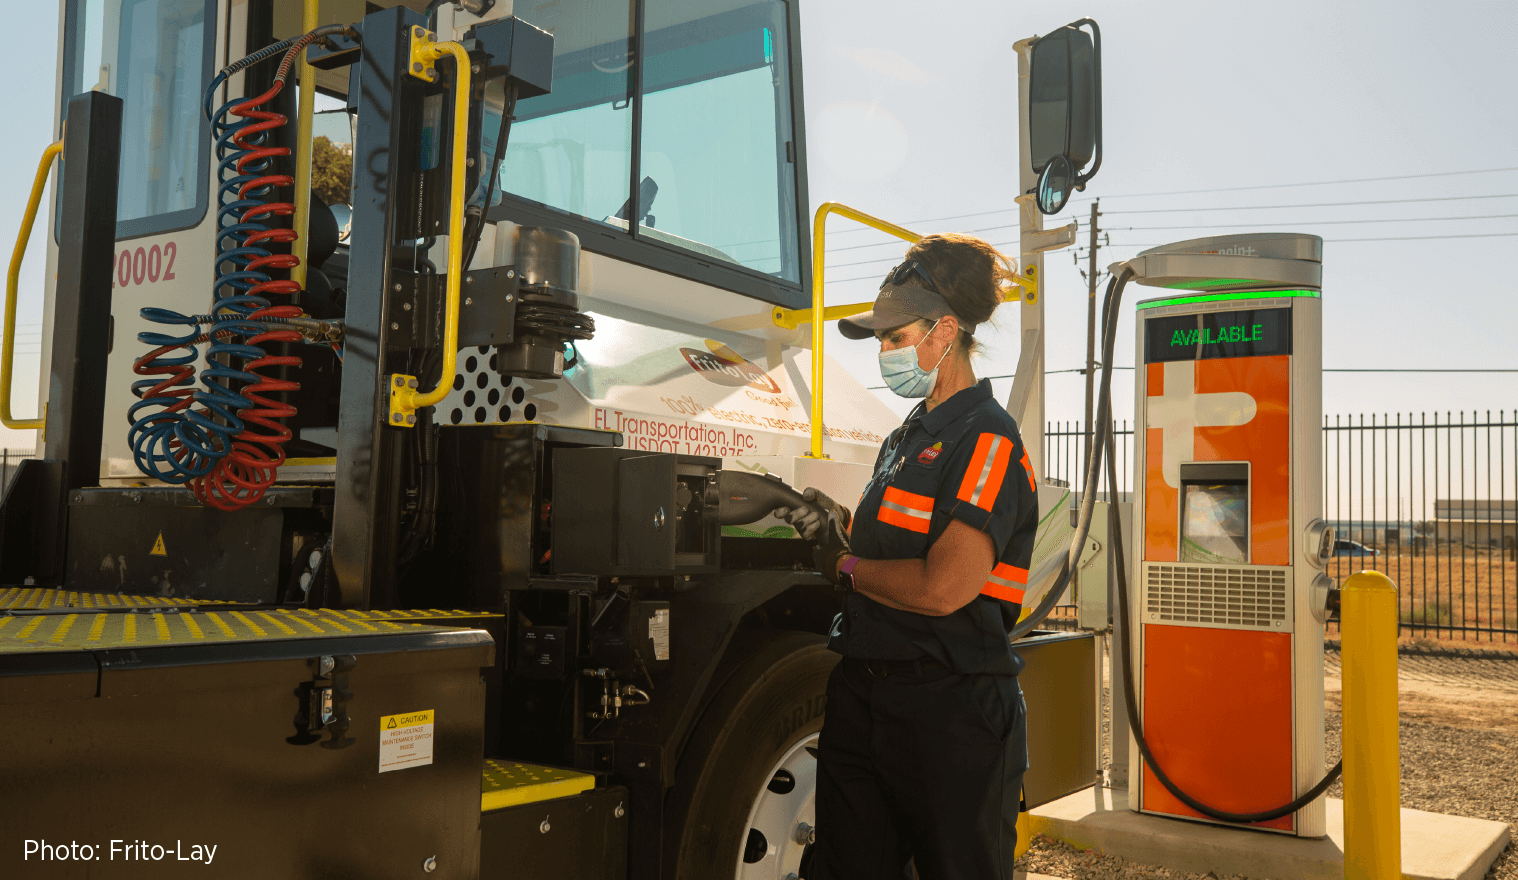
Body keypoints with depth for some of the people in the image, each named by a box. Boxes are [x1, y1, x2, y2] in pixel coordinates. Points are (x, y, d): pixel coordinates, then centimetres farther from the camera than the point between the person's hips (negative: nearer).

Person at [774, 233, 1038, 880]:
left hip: (951, 712, -9)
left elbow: (942, 588, -23)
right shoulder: (908, 437, 16)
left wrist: (846, 567, -9)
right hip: (864, 698, 9)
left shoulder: (987, 440, -13)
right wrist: (837, 525, 3)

● TASK STATEMENT
Rewrite the data with "L" in place of every "left" and everything else unchanged, and leave the pictures out.

● YOUR SOLUTION
Body keypoints with depth for some of the people in the image, each named by a box. Boxes are [x1, y1, x2, y2] in pixel coordinates. Points are (x, y, d): pixel coordinates, then centimetres farther from the camera than the point between the person's hips (negative: nearer).

Person at [774, 233, 1038, 880]:
L hip: (951, 712, -9)
L elbow: (942, 588, -23)
right shoulder: (908, 437, 16)
L wrist: (846, 567, -9)
right hip: (864, 698, 9)
L shoulder: (987, 440, -13)
right wrist: (837, 525, 3)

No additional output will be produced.